Your assignment » Find every line in the records that holds the string "removed". Copy each one.

··· Data records

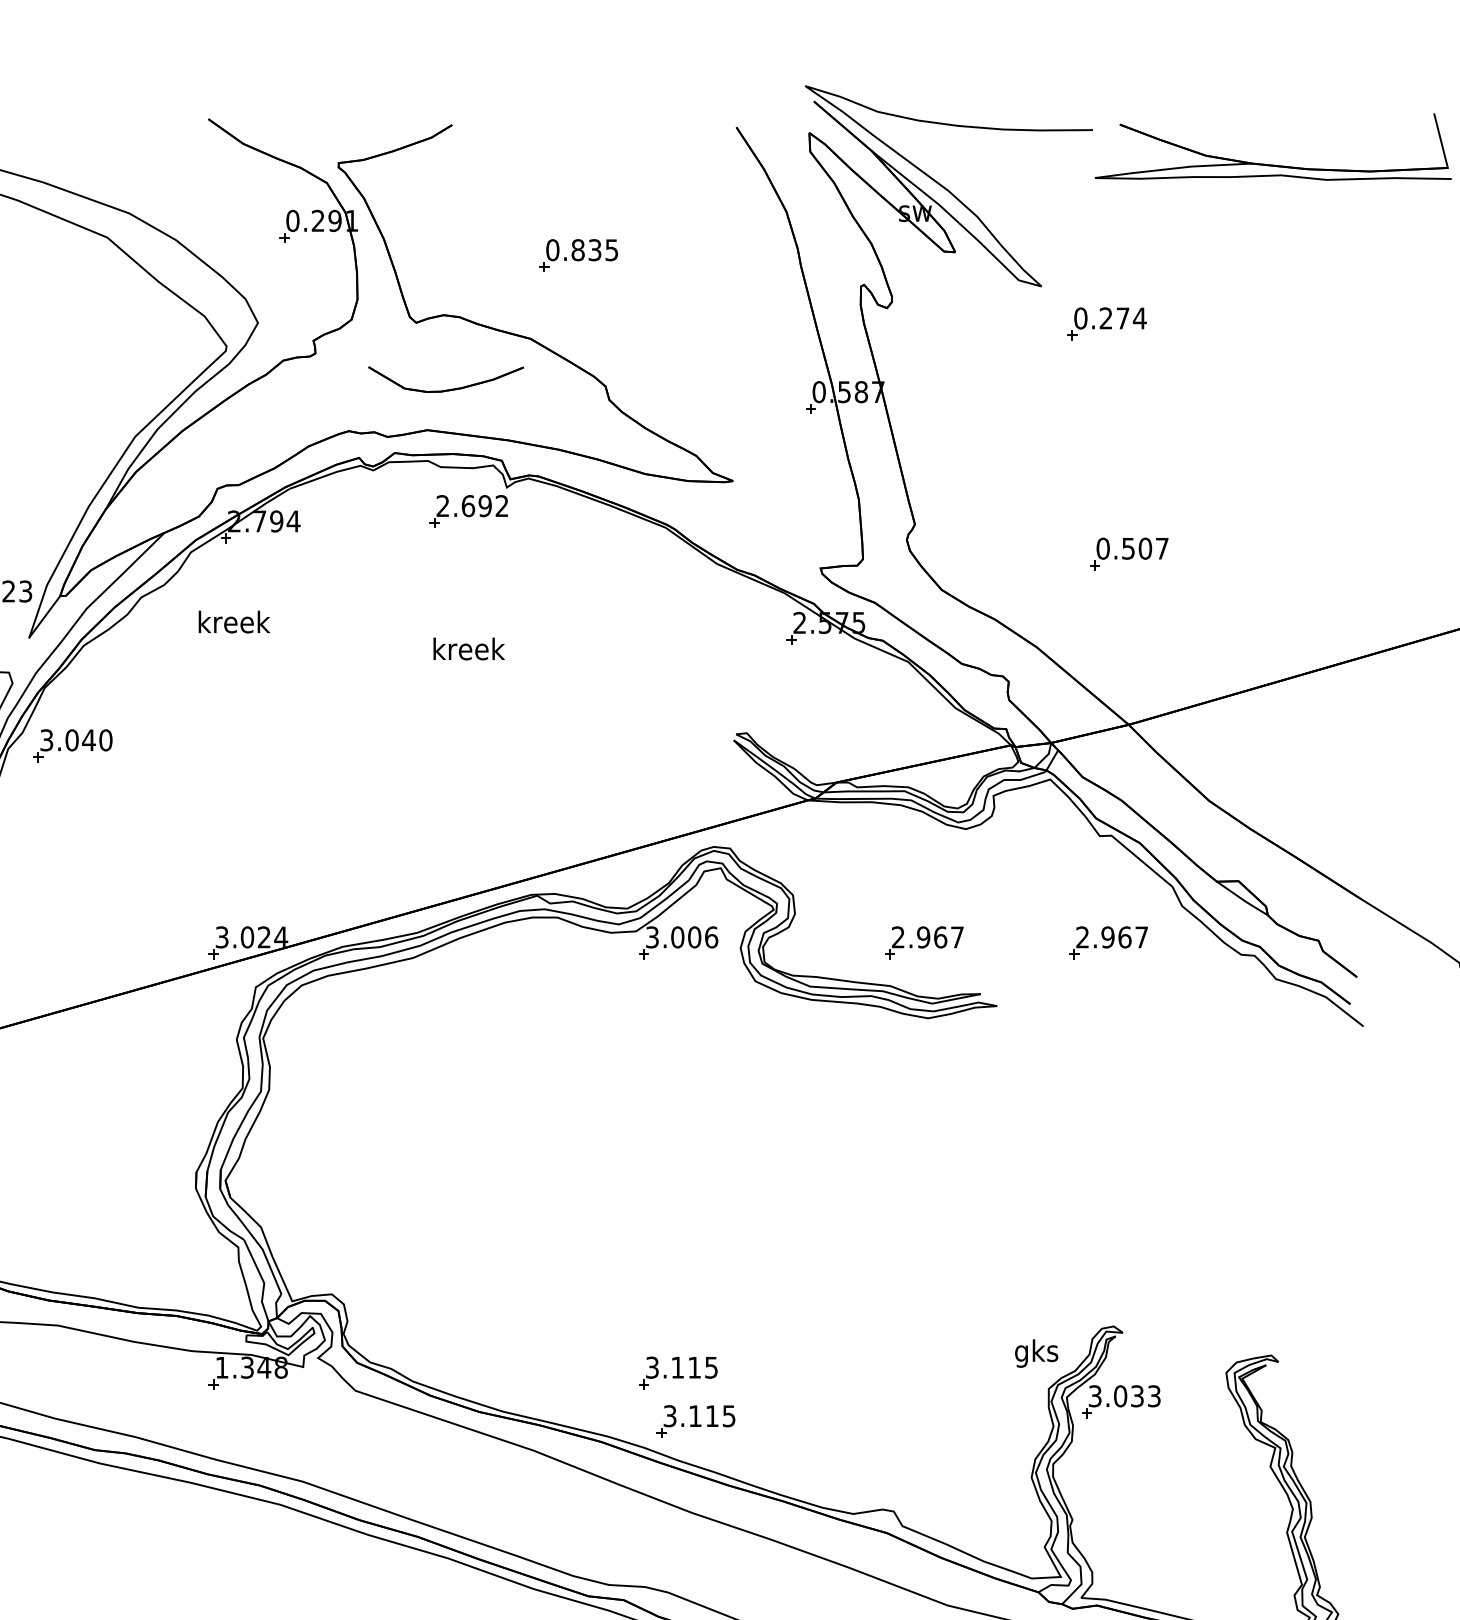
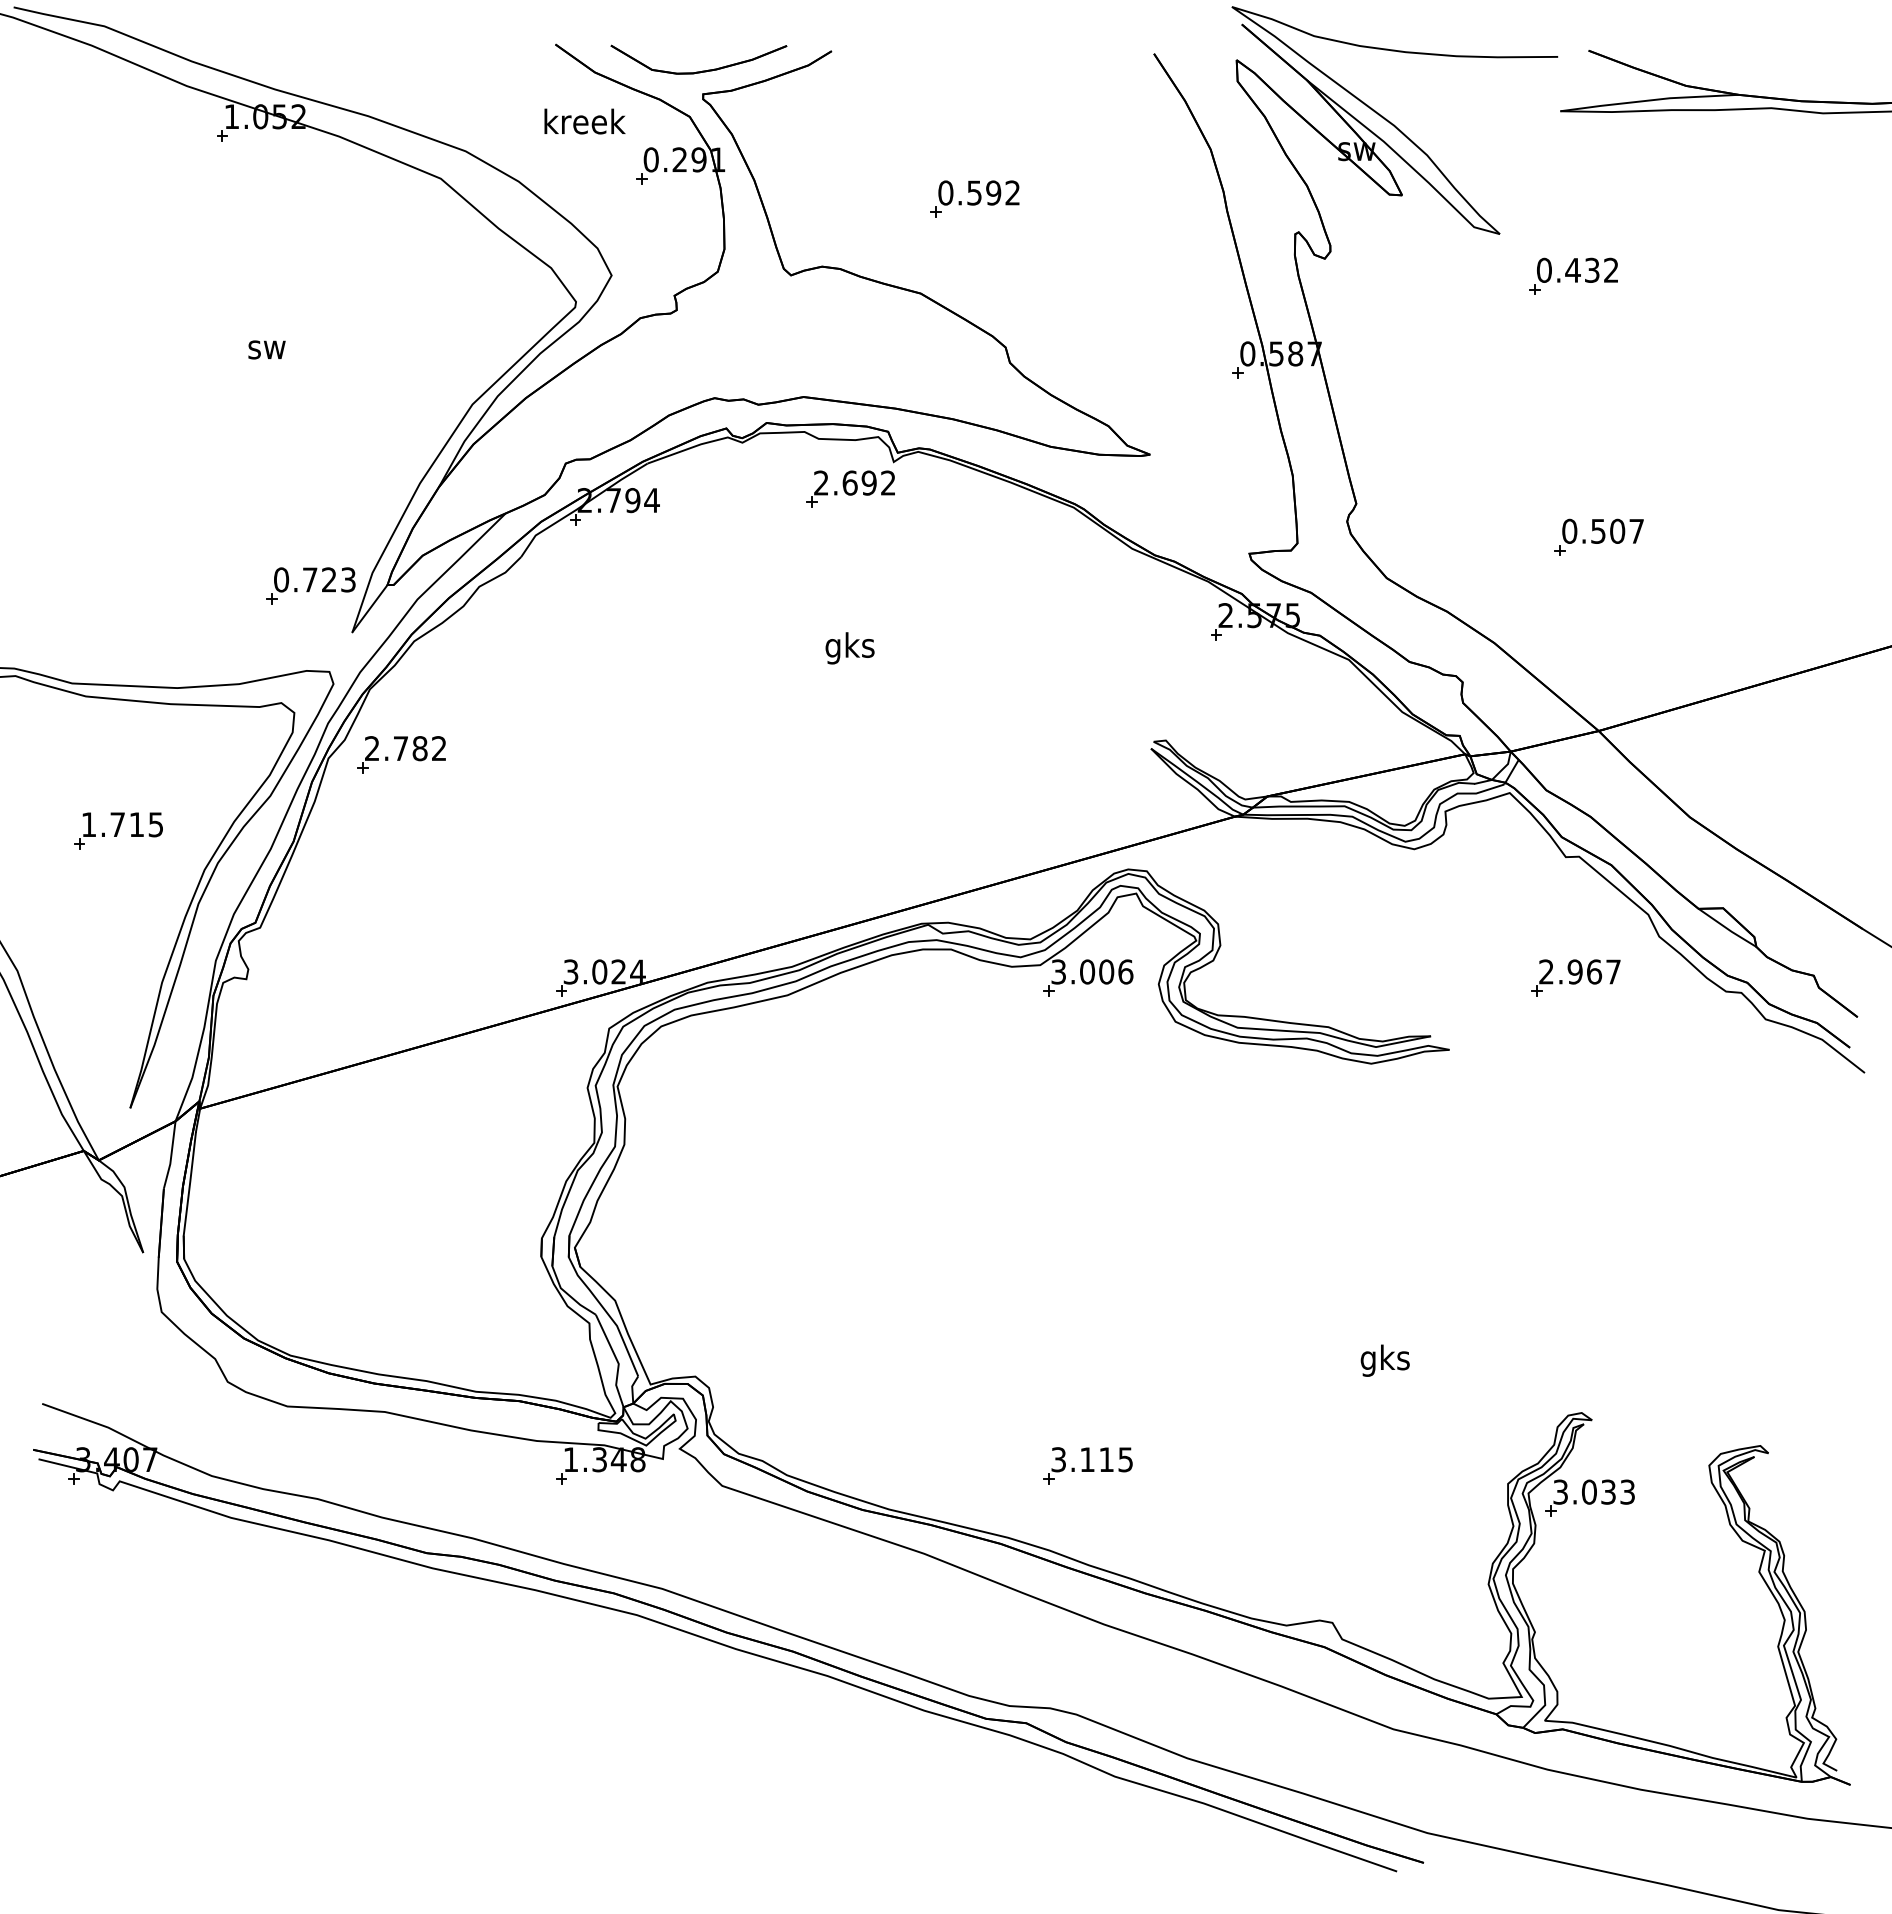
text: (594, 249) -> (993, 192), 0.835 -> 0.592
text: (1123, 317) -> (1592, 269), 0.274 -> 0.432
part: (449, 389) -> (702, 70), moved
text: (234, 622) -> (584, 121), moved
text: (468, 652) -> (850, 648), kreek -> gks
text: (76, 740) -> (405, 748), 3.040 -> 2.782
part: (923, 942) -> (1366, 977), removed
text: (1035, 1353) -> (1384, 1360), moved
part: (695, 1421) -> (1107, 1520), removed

······

Task answer »
part: (923, 942) -> (1366, 977), removed
part: (695, 1421) -> (1107, 1520), removed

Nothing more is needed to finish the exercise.